[Exercise]: Look below for the line holding "ring tip: (319, 674)" and the line holding "index tip: (474, 477)". Transcribe exactly those lines and all lines between them, nothing more.

[Materials provided]:
---

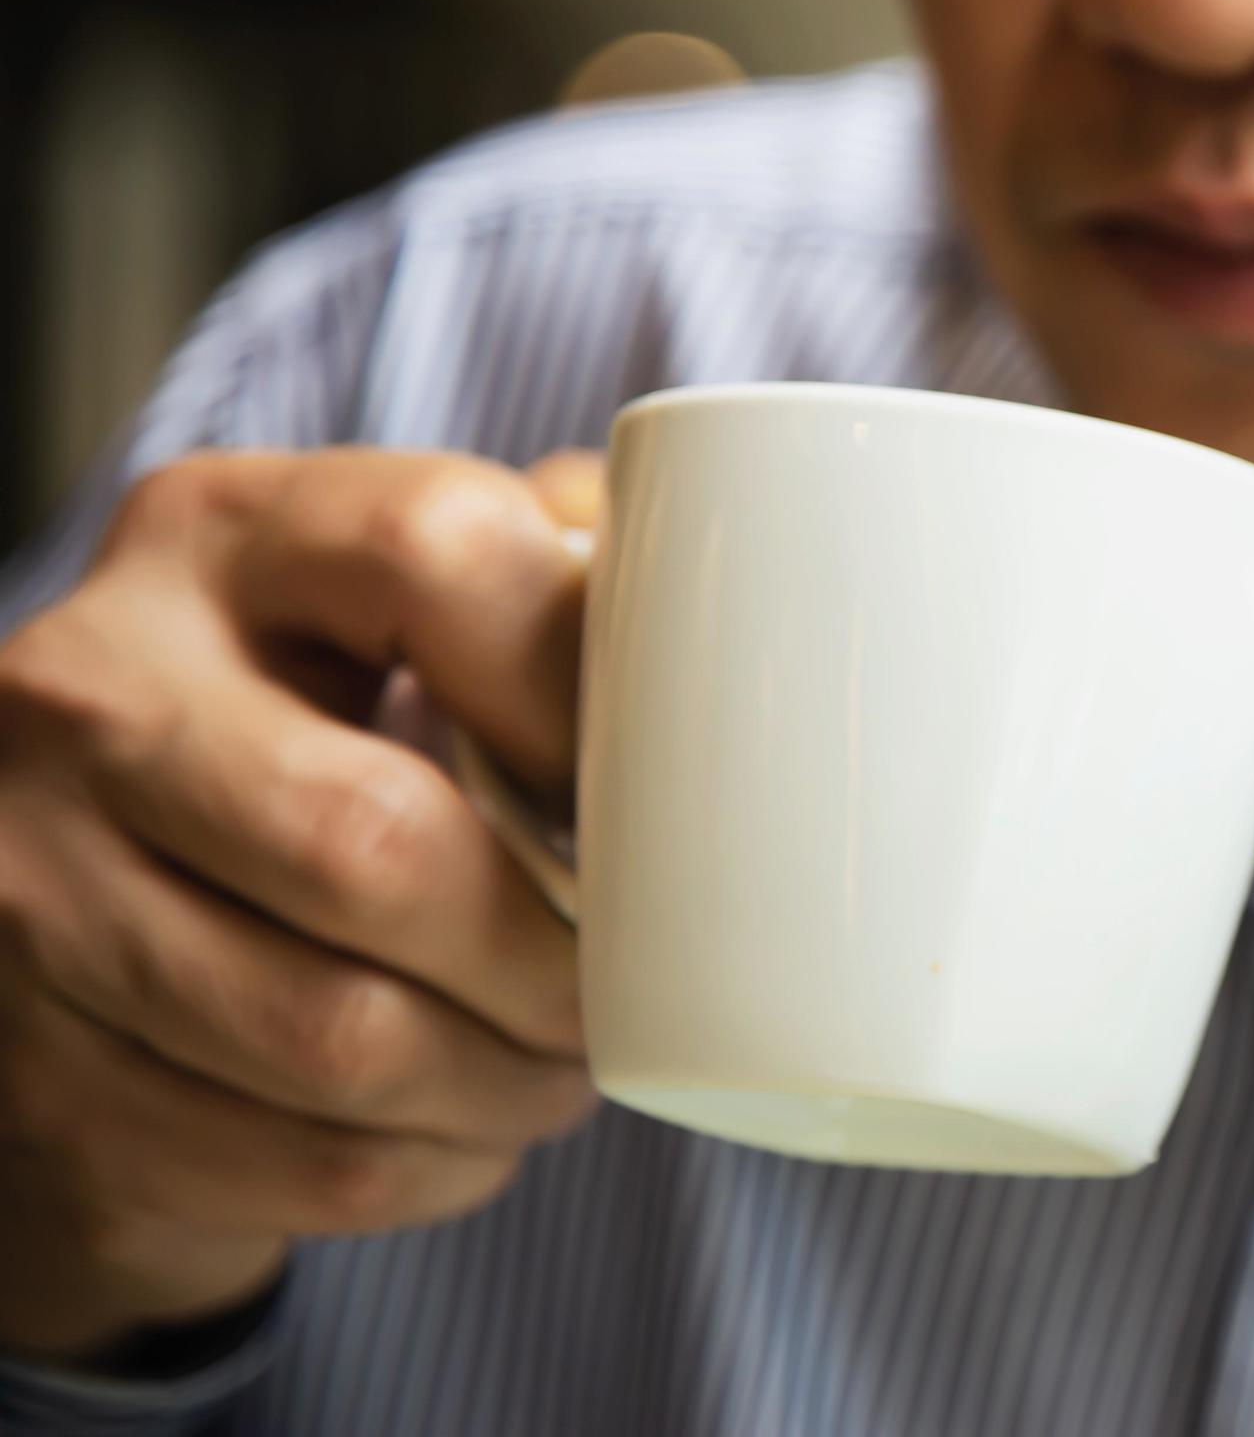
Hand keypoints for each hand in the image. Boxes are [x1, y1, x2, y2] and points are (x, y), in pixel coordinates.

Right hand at [0, 449, 603, 1362]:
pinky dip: (425, 1166)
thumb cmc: (307, 725)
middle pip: (374, 844)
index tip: (648, 786)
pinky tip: (467, 1129)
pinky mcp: (36, 1071)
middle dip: (547, 953)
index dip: (578, 688)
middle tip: (624, 988)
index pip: (434, 555)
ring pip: (336, 1038)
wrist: (71, 893)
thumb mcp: (387, 608)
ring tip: (563, 1067)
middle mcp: (88, 692)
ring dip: (500, 1083)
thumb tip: (732, 606)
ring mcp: (29, 885)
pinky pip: (289, 1159)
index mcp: (218, 538)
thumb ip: (542, 579)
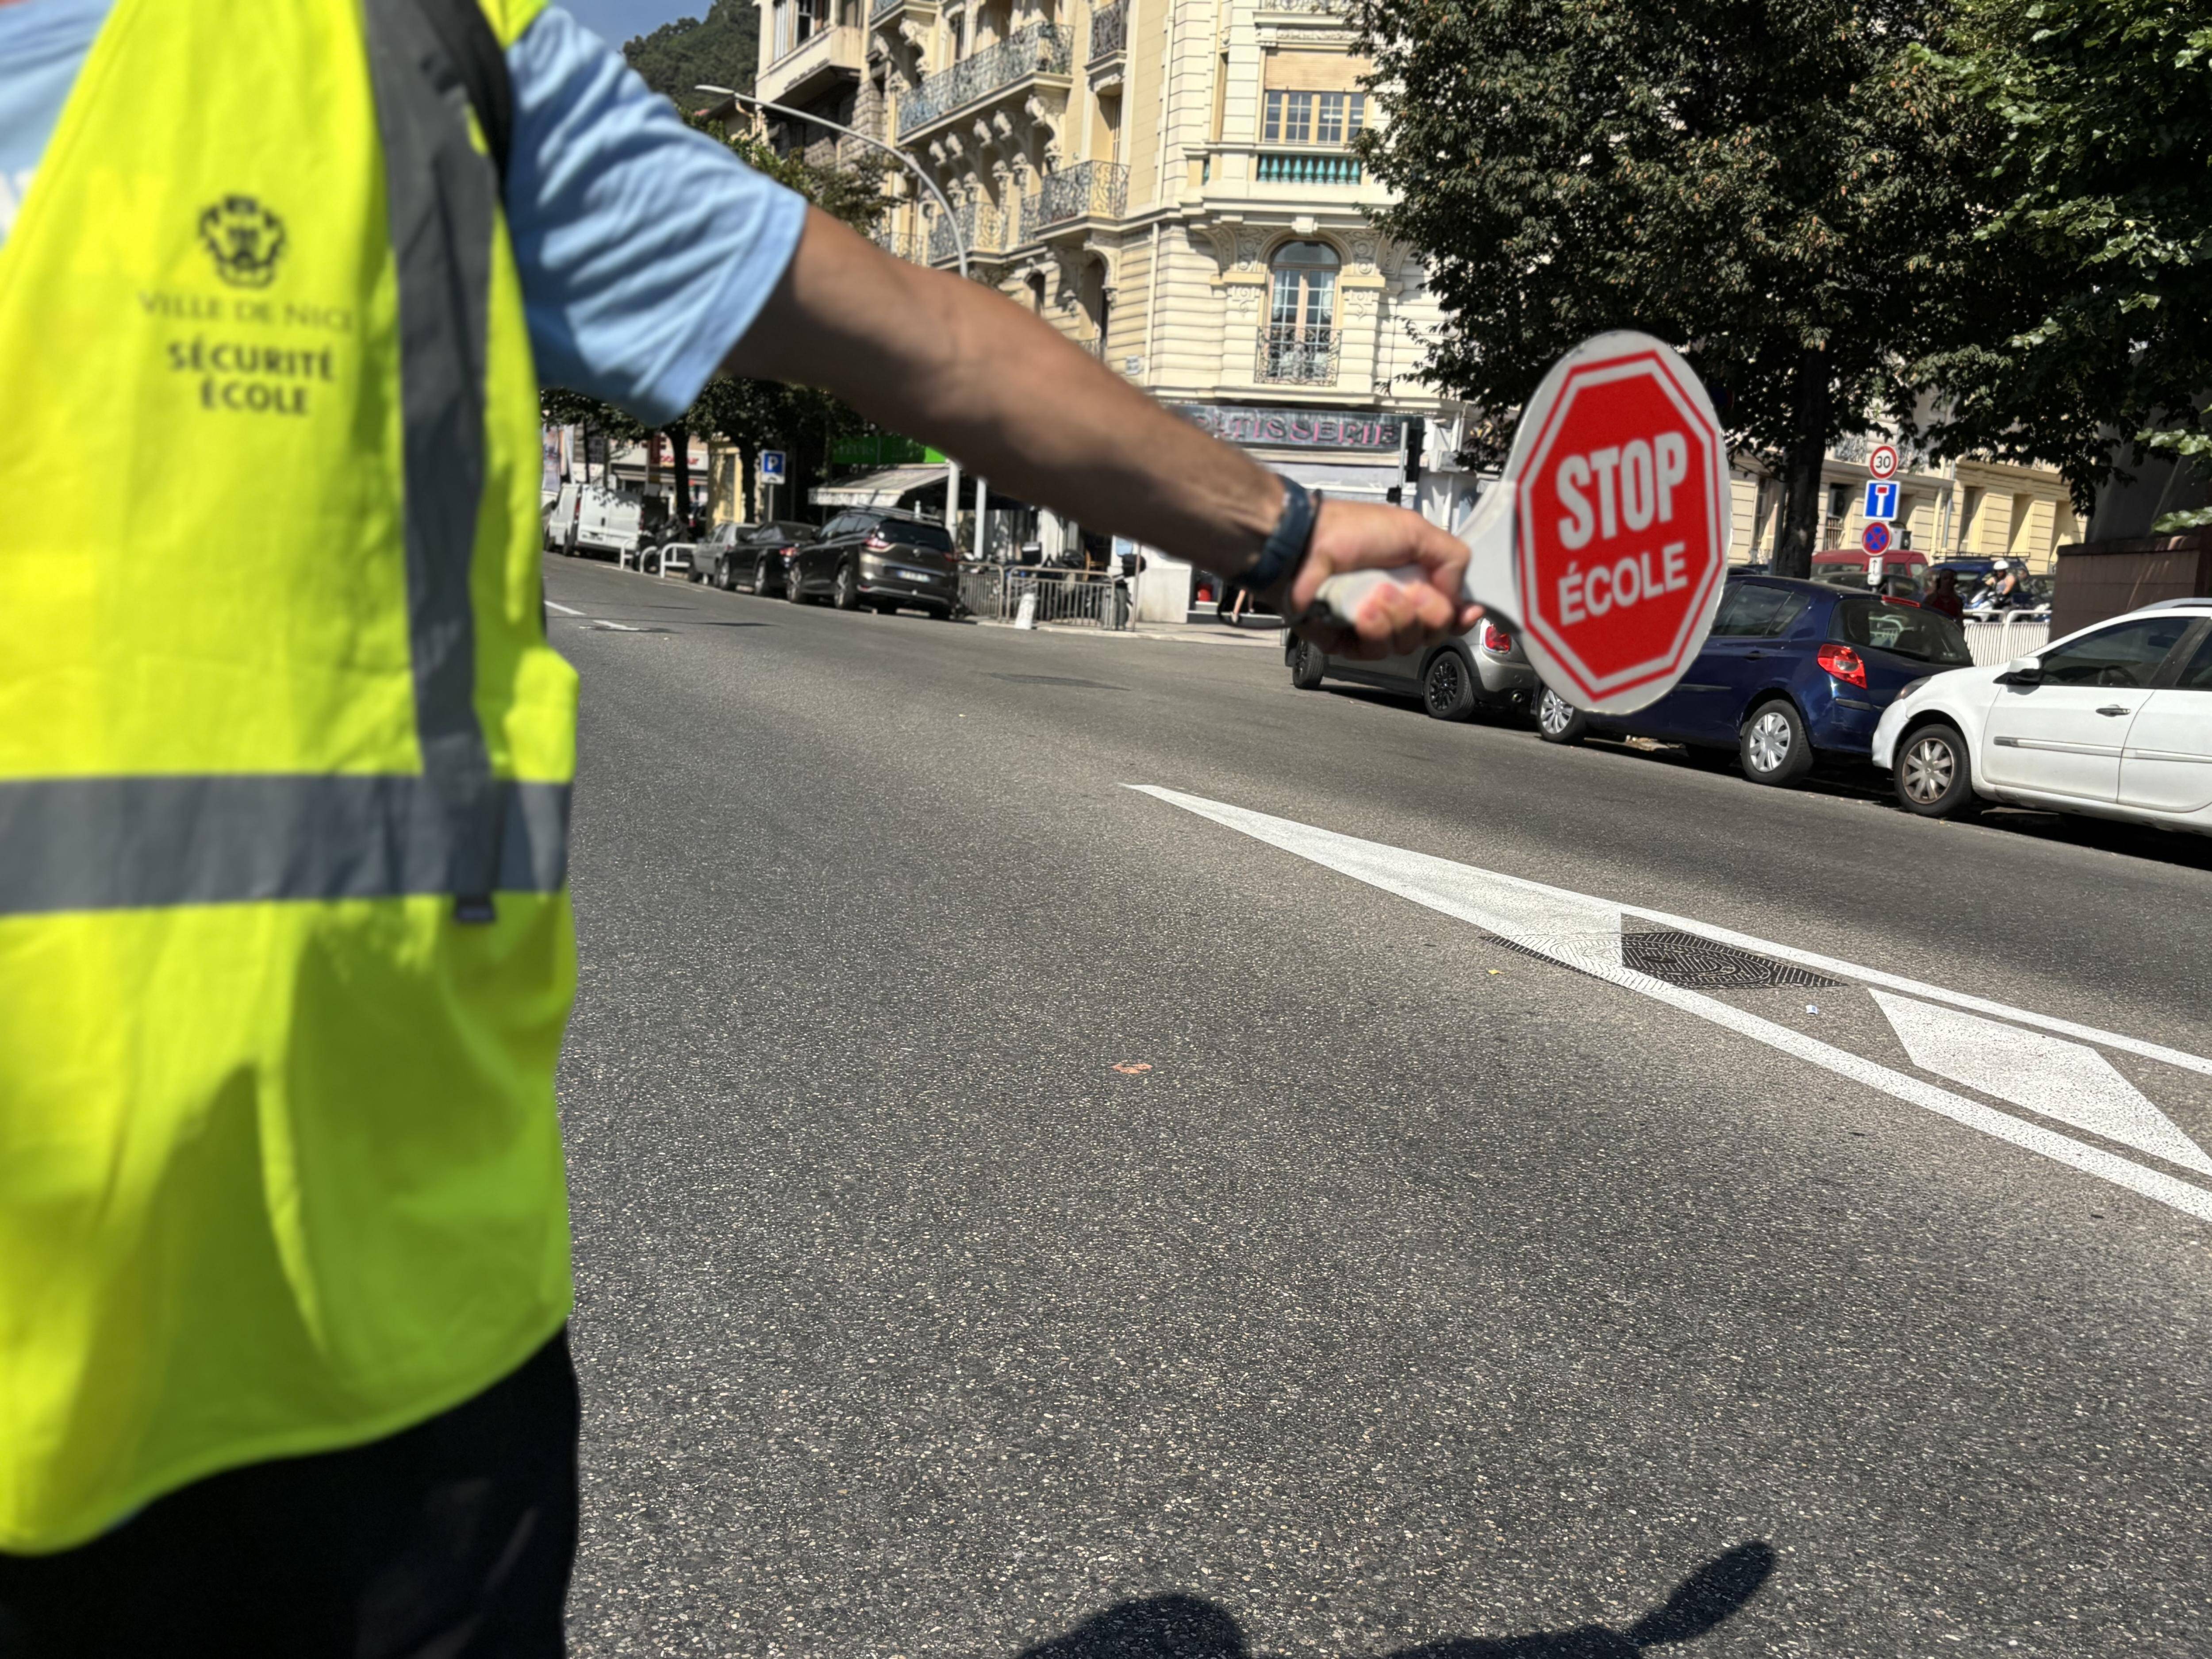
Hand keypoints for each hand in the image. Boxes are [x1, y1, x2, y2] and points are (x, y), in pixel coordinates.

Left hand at [1283, 499, 1483, 658]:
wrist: (1302, 546)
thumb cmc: (1348, 531)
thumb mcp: (1414, 529)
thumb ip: (1451, 558)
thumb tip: (1460, 596)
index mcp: (1414, 576)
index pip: (1448, 609)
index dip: (1460, 615)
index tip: (1465, 612)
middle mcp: (1395, 602)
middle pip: (1433, 631)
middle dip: (1428, 611)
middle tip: (1411, 590)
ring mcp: (1372, 624)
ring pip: (1407, 643)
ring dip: (1397, 617)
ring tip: (1376, 593)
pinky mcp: (1348, 641)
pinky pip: (1376, 651)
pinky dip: (1374, 630)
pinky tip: (1362, 612)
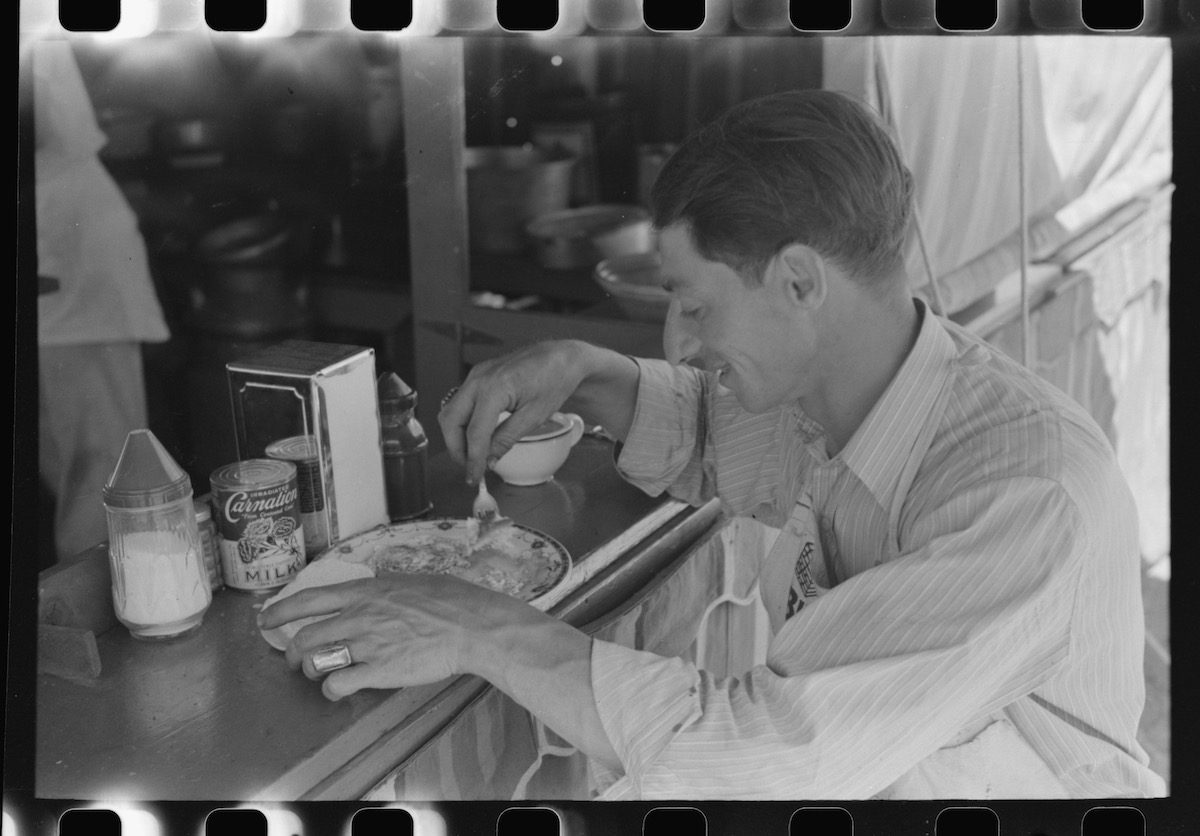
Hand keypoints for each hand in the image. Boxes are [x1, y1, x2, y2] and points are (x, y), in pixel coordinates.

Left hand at [256, 573, 530, 700]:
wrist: (469, 625)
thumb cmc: (449, 600)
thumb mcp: (409, 582)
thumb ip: (383, 590)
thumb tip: (375, 593)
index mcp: (365, 591)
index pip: (309, 599)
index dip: (281, 610)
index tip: (266, 619)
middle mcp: (358, 616)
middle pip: (305, 636)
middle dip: (292, 652)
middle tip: (295, 659)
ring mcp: (366, 644)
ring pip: (315, 661)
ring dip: (310, 671)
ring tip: (319, 674)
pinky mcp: (377, 671)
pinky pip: (337, 684)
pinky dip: (332, 690)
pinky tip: (340, 689)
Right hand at [438, 340, 589, 483]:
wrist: (560, 358)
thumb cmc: (553, 380)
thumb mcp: (534, 416)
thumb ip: (506, 439)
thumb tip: (488, 460)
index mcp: (495, 388)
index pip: (475, 432)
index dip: (472, 459)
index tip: (474, 477)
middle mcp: (479, 379)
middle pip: (450, 420)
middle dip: (456, 448)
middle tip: (471, 467)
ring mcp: (476, 375)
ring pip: (451, 411)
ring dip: (457, 436)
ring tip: (475, 454)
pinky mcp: (478, 377)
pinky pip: (461, 403)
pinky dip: (464, 423)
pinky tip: (478, 436)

---

[Your solution]:
ring tip: (319, 674)
pinky mcp: (377, 671)
pinky pip: (337, 684)
pinky dip: (332, 690)
pinky tip: (340, 689)
Right hand at [438, 340, 589, 483]:
wrist: (560, 358)
thumb cmc: (553, 380)
thumb mcp: (534, 416)
thumb ip: (506, 439)
thumb tip: (488, 460)
index mcp: (495, 388)
index pip: (475, 432)
index dip: (472, 459)
index tip: (474, 477)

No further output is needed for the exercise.